§ PROBLEM A: Reproduce word for word part of the passage on U.S. free trade agreements with East Asia, beginning at the words "These liberal principles" and stopping after "motivations behind them.".
§ PROBLEM B: Using the passage on U.S. free trade agreements with East Asia, decide whether each statement agrees with it, answering yes or no and quoting the deciding words: (i) NAFTA is described as more important than the EU. (ii) Washington was the largest moving force behind the WTO. (iii) The U.S. enjoys a favorable imbalance of power in FTA negotiations with Japan and China.
§ PROBLEM C: According to the passage on U.S. free trade agreements with East Asia, which East Asian trading partners have been the focus of recent U.S. FTA initiatives?

§ GIVEN TEXT:
......
These liberal principles of global economic efficiency and welfare are often honored in the breach and fail to account for the content of real-world FTAs and the motivations behind them.

The Politics of US FTAs with East Asia

The U.S. has been among the most zealous proponents of trade liberalization and a frequent participant in FTAs. Washington was the largest moving force behind the WTO, and after the EU, NAFTA is arguably the most important FTA today. Recent years have brought several initiatives that have established, are working toward, or advocate FTAs with key trading partners in East Asia, including Singapore, Thailand, Malaysia, South Korea, and Taiwan.

Several related factors do much to explain the U.S. interest in FTAs. They suggest that Washington is likely to continue to support some FTAs in East Asia, although not without controversies and limitations.

First, FTAs often serve American national economic interests and, more importantly, are seen by U.S. policymakers as doing so. As the world’s largest economy and the developed world’s most dynamic economy, the U.S. can expect to reap a large share of the gains from a more open international economy. Such benefits make it worthwhile for the U.S. to bear a disproportionate share of the costs of supporting a liberal order.

FTAs offer a means of getting some benefits of a liberal order at lesser costs. This can make FTAs attractive partial substitutes and complements for the U.S.’s broader pursuit of a liberal international economic order. Because the costs of underwriting a liberal order often include being relatively open even when the hegemonic power’s trading partners are less so, the “level playing field” of an FTA and the easier monitoring of cheating that FTAs may provide can be especially attractive.

Given the importance of East Asian economies in American trade, they make particularly promising FTA partners. The largest cluster of countries outside of the Americas with which Washington has been negotiating FTAs is in East Asia. The relative openness of many of the region’s economies means there is less distance to be traveled between the status quo ante and an FTA. Given the size of the U.S. economy and trade sectors compared to those of its East Asian partners other than Japan and China, the U.S. is often in the position to enjoy the advantages of a favorable imbalance of power in negotiating FTAs. And given the U.S.’s importance as an export market for many East Asian states, regional governments have good reason to seek liberal trading relations with the U.S.
......
§ DATA RECORDS:
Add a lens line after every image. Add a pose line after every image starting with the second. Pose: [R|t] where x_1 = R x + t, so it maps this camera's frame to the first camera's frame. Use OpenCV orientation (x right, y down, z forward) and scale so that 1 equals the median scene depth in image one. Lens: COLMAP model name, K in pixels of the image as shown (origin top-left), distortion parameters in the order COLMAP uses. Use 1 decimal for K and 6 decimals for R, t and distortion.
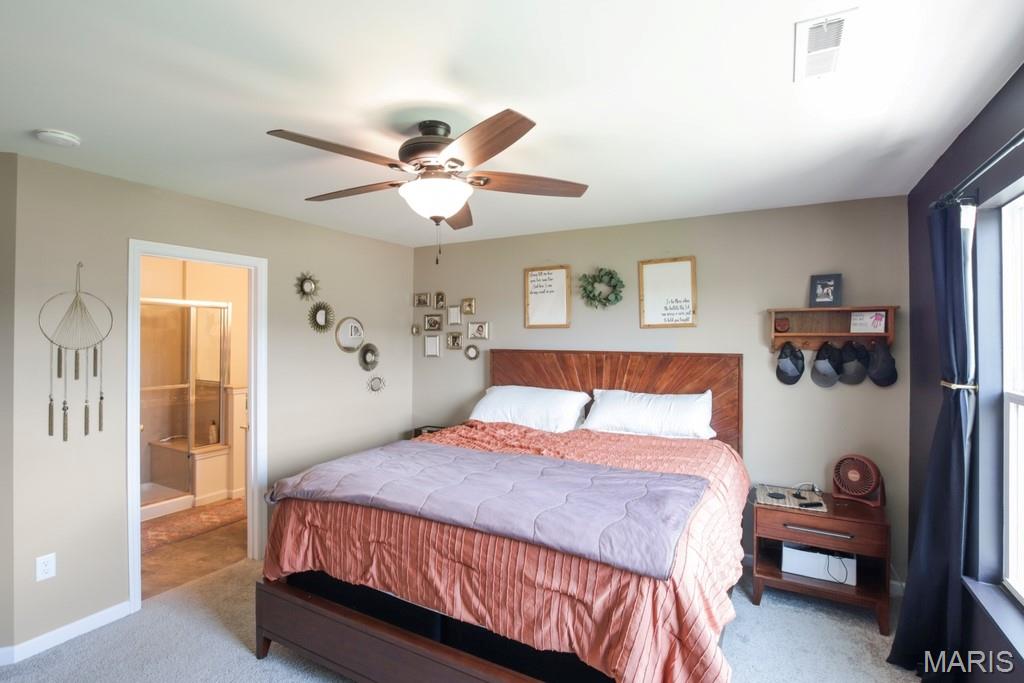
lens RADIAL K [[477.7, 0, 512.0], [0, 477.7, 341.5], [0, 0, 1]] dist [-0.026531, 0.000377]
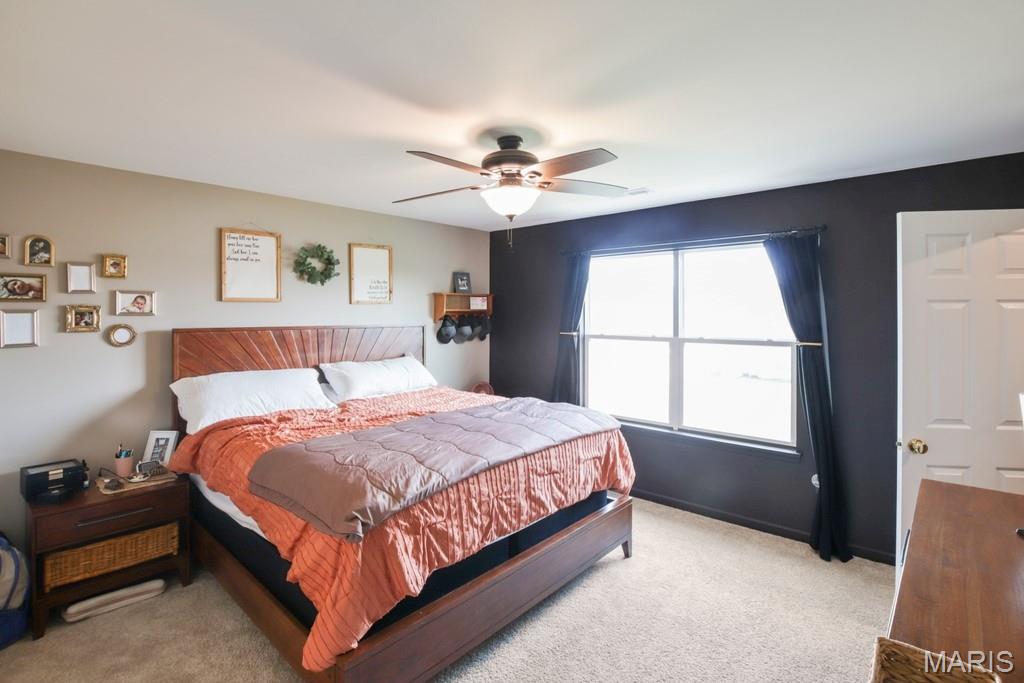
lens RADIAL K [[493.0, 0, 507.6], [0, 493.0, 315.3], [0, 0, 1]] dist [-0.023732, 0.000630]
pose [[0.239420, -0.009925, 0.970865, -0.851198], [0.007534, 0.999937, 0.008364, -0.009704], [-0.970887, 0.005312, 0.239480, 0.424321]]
......
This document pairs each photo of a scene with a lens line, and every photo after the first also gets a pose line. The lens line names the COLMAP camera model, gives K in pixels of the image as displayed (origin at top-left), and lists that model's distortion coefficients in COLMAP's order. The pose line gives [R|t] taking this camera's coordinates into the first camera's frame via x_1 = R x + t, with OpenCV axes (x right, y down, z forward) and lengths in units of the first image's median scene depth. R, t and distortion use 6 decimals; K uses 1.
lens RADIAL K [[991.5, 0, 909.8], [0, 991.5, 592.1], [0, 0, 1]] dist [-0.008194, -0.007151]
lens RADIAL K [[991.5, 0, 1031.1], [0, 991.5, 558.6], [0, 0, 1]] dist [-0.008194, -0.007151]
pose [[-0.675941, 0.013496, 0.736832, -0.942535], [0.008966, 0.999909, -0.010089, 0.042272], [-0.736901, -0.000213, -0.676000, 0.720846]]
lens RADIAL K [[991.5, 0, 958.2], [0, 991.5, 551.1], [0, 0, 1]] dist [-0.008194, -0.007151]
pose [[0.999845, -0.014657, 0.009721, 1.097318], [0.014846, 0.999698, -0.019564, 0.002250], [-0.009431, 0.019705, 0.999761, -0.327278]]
......
§ YOUR RESPONSE A:
These liberal principles of global economic efficiency and welfare are often honored in the breach and fail to account for the content of real-world FTAs and the motivations behind them.

§ YOUR RESPONSE B:
(i) No: "after the EU, NAFTA is arguably the most important FTA today"
(ii) Yes: "Washington was the largest moving force behind the WTO"
(iii) No: "compared to those of its East Asian partners other than Japan and China"

§ YOUR RESPONSE C: Singapore, Thailand, Malaysia, South Korea, and Taiwan.